Oops, further investigation indicates that Bayes is "on"--thought the
default was "off" for my config. I would be inclined to turn it off as I
have no decent way of teaching it beyond mass-config into the
future--please advise.
JP
On 10/17/10 10:37 PM, Jerry Pape wrote:
Wow, I am grateful for the prompt answers, but I must say they have
confused me.
Bayes should not be on in my config and subsequent check of the GUI
says its not--this may be wrong.
Further, what are the "scoreset" indexes?
I don't use Bayes because all of my clients are POP mail and they are
neither smart|committed enough to mail back ham/spam to educate the
system.
Additionally, when I used Bayes way back when (without manual
population) and simply allowed auto-population to occur, I ended up
with enormous
.spamassassin sub-files that rapidly eclipsed 50% of the client's disk
quota.
I am certain that I am missing critical configurational understanding
and optimizations, but
until your lot kindly educates me--it is what it is and my initial
dilemma remains unresolved.
JP
On 10/17/10 7:01 PM, John Hardin wrote:
On Sun, 17 Oct 2010, Jerry Pape wrote:
[Not sure if this is the right place to send this--please correct me
if I am in error]
This is the place.
Assessment of this header at
http://www.futurequest.net/docs/SA/decode/ yields:
Test Score Description
BAYES_40 0.000 Bayesian spam probability is 20 to 40%
HTML_IMAGE_RATIO_02 0.550 HTML has a low ratio of text to
image area
HTML_MESSAGE 0.001 HTML included in message
HTML_MIME_NO_HTML_TAG 1.052 HTML-only message, but there is
no HTML tag
MIME_HTML_ONLY 1.672 Message only has text/html MIME parts
RDNS_NONE 0.100 Delivered to trusted network by a host with
no rDNS
URIBL_BLACK 1.961 Contains an URL listed in the URIBL blacklist
Total: 5.336
Clearly 5.336 does not equal 3.8.
There are four score sets to choose from based on what options you
have enabled. The above is for scoreset 2, no BAYES + net tests.
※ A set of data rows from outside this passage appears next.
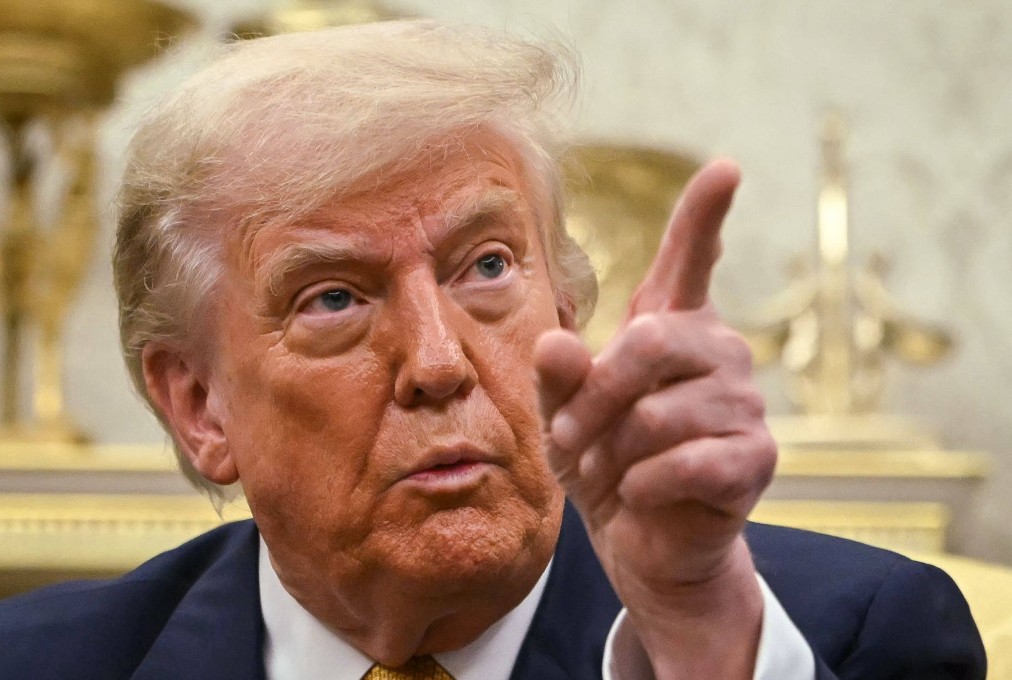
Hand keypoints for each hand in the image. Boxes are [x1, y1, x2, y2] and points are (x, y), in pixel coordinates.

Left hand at [535, 160, 775, 678]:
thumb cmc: (604, 465)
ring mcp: (745, 403)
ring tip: (607, 474)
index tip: (726, 166)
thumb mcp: (564, 419)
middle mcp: (718, 352)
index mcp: (672, 330)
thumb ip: (559, 379)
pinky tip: (643, 494)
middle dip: (594, 400)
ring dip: (612, 454)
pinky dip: (642, 487)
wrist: (642, 543)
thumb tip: (555, 342)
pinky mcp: (756, 457)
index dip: (705, 213)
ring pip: (658, 414)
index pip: (691, 260)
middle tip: (567, 442)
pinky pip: (683, 461)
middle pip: (649, 343)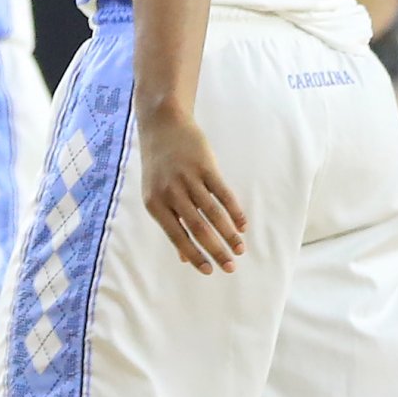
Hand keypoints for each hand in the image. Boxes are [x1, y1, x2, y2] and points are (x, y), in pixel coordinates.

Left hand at [138, 107, 246, 274]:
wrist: (162, 125)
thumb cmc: (159, 166)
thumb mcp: (156, 193)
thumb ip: (171, 223)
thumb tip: (184, 258)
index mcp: (154, 202)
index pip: (176, 235)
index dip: (194, 254)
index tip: (209, 271)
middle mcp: (170, 192)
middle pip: (197, 228)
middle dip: (216, 251)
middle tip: (231, 268)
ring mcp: (188, 178)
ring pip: (212, 213)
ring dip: (228, 234)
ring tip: (240, 249)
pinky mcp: (204, 166)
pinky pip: (222, 193)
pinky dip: (234, 211)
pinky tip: (242, 226)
Scoreset 3, BAYES + net tests, gives:
HTML_MIME_NO_HTML_TAG 0.097
MIME_HTML_ONLY_MULTI 0.001
HTML_IMAGE_RATIO_02 0.383
HTML_MESSAGE 0.001
MIME_HTML_ONLY 1.457
BAYES_40 -0.185
URIBL_BLACK 1.955
RDNS_NONE 0.1
-------
3.809
These are all of the default scores, and match what you're seeing.
I have no idea how to regress and resolve this problem.
First off, you need to review your Bayes training. An obviously
spammy message shouldn't be hitting BAYES_40. Properly-trained Bayes,
hitting BAYES_99, would have scored 7.494 on that message.
For analysis in general...
This will put the individual rule scores into the headers:
add_header all Status "_YESNO_, score=_SCORE_ required=_REQD_
tests=_TESTSSCORES_ autolearn=_AUTOLEARN_ version=_VERSION_"
"spamassassin --debug area=rules <test_msg_file" is often helpful.
However:
The nature of spam changes over time. 3.2, which is only getting
critical bug fixes now, will become steadily less effective the more
time passes and the spammers evolve new tricks. It's getting to the
point that you should really consider upgrading to the latest 3.3
release.